For the most part, this is a lucid review of the development of U.S. intelligence in the present century, from its amateurish thrashings during the 1919 “Red scare,” to CIA involvement in the Iran- contra affair. The authors discuss how technology has come to dominate the intelligence scene, and warn that its use in secret domestic surveillance threatens the roots of American democracy. Volkman and Baggett come down hard on the super-secret National Security Agency, which they call “a rogue elephant on the loose.” This decidedly negative survey of secret U.S. intelligence activities refers often to the inherent ability of such organizations to threaten Constitutional guarantees of freedom, but there is more warning here than argument, as the evidence they have procured is less than comprehensive. Secret Intelligence is a companion volume to a forthcoming PBS television series. Volkman ( Warriors of the Night ) is executive editor of Espionage magazine; Baggett is executive producer of the PBS series.
THE HISTORY OF ESPIONAGE
This book is a companion piece to a four-part PBS-TV series from the author of Warriors of the Night (1986) and his producer. The text, as in Volkman’s previous book, offers a once-over-lightly and vaguely reproachful account of US intelligence activities during the 20th century. Drawing mainly on secondary sources, Volkman and Baggett lead with a recap of the Wilson Administration’s ill-advised efforts to topple the USSR’s Bolshevik regime after WW I. They follow up with some grand but twice-told tales about baseball star Moe Berg, writer Ernest Hemingway, and other civilian amateurs recruited to spy for diverse government agencies between the wars.

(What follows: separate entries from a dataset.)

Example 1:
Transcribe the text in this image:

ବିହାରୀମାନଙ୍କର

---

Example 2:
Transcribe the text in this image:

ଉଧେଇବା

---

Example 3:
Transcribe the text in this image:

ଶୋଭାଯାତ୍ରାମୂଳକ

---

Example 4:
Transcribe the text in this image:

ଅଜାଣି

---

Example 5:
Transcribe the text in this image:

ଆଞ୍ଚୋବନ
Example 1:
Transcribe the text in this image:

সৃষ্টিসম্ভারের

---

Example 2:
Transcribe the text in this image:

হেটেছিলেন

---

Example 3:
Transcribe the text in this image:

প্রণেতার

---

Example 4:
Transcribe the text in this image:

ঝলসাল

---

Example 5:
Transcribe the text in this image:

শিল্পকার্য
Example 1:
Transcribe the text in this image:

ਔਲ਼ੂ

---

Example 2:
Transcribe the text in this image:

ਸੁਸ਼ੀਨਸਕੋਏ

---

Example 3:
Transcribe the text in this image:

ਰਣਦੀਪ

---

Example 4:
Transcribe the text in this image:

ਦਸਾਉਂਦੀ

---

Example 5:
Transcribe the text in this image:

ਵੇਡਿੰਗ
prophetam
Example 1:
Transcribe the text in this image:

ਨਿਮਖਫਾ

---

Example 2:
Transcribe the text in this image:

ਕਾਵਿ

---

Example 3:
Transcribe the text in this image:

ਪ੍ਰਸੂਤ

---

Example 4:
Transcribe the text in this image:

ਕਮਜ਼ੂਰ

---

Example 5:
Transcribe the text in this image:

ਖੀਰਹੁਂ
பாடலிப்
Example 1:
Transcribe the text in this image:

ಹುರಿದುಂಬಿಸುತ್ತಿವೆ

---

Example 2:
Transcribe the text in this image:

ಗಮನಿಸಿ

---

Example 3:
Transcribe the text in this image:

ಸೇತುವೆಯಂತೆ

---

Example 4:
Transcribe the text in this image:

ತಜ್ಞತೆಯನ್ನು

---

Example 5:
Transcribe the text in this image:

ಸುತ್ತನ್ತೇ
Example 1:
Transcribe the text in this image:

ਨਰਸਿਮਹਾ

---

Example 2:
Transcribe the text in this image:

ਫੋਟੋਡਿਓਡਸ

The authors march quickly through WW II, focusing on the bias for covert operations the OSS bequeathed its peacetime successor, the CIA. Also recounted is the postwar emergence of an espionage establishment encompassing the National Security Agency and a clutch of other information-gathering entities. Volkman and Baggett log the successes (in Guatemala, Italy, the Philippines, and allied venues, including aerospace surveillance) as well as the failures and blundering excesses of the undercover crowd. Cases in point range from Cuba, Vietnam, and the so-called Huston Plan through the Iran-contra scandal.

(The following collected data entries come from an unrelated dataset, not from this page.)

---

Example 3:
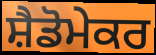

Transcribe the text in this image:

ਸ਼ੈਡੋਮੇਕਰ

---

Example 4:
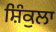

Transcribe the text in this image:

ਸ਼ਿੰਕੁਲਾ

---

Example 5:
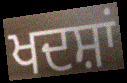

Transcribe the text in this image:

ਖਦਸ਼ਾਂ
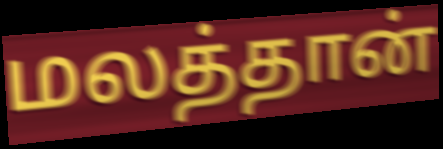
மலத்தான்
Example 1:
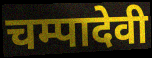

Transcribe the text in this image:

चम्पादेवी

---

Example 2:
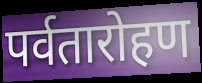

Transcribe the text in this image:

पर्वतारोहण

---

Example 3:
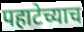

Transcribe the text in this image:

पहाटेच्याच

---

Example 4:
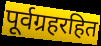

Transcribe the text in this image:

पूर्वग्रहरहित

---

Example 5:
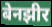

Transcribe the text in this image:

बेनझीर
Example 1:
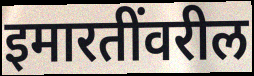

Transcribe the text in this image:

इमारतींवरील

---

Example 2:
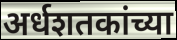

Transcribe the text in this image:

अर्धशतकांच्या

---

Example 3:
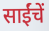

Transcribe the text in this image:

साईंचें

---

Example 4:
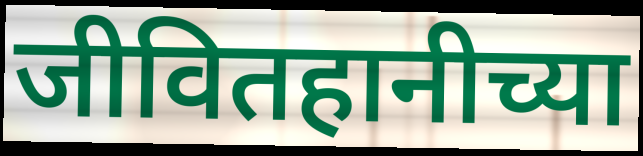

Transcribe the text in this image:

जीवितहानीच्या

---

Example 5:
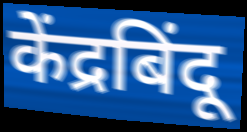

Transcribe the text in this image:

केंद्रबिंदू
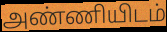
அண்ணியிடம்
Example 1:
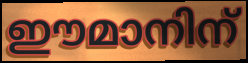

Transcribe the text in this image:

ഈമാനിന്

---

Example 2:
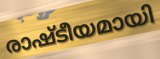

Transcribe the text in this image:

രാഷ്ടീയമായി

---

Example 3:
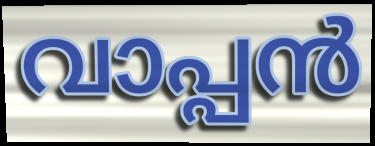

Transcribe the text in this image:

വാപ്പൻ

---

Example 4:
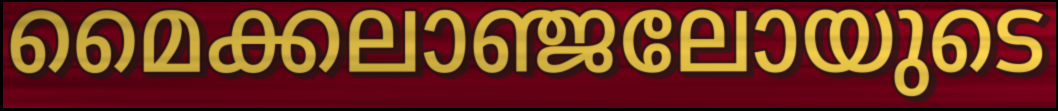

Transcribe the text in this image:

മൈക്കലാഞ്ജലോയുടെ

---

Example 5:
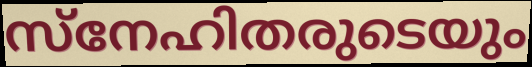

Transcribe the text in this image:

സ്നേഹിതരുടെയും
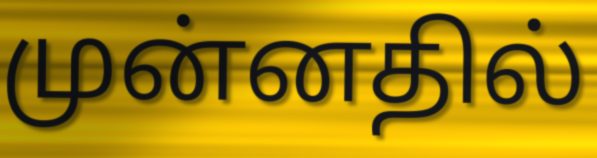
முன்னதில்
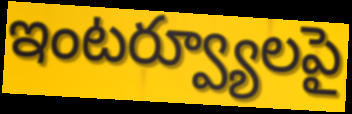
ఇంటర్వ్యూలపై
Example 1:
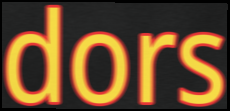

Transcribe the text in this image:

dors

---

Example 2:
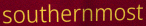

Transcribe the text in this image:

southernmost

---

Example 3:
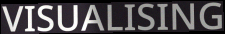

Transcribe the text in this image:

VISUALISING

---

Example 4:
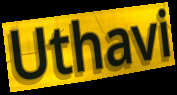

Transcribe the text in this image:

Uthavi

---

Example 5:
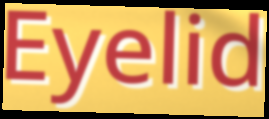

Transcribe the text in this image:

Eyelid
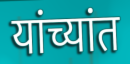
यांच्यांत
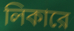
লিকারে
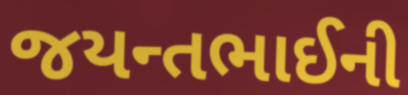
જયન્તભાઈની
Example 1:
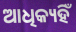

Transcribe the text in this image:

ଆଧିକ୍ୟହିଁ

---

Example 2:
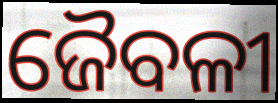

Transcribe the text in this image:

ଜୈବଳୀ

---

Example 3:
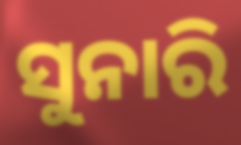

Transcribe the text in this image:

ସୁନାରି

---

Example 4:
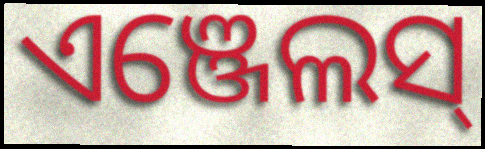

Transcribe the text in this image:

ଏଞ୍ଜେଲସ୍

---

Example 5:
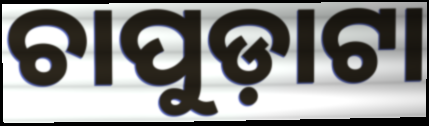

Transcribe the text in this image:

ଚାପୁଡ଼ାଟା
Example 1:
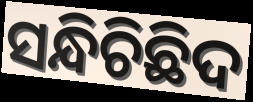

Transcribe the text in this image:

ସନ୍ଧିଚିଛିଦ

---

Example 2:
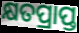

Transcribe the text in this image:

କ୍ଷତପ୍ରାପ୍ତ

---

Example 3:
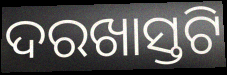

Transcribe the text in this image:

ଦରଖାସ୍ତଟି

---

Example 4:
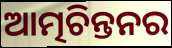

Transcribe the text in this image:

ଆତ୍ମଚିନ୍ତନର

Intermittently, the authors halt their otherwise fast-paced narrative to comment on the dilemma of a putatively open society’s involvement in dubious or clandestine enterprises that frequently violate the civil liberties of American citizens and make the US vulnerable to charges of engaging in anti-democractic activities. Conceding today’s dangerous and uncertain world demands some measure of self-protection, however, they effectively duck the issue of what means might be justified in achieving this end. More to the point, perhaps, their material provides at best a sketchy briefing on the equivocal record compiled by the US intelligence community.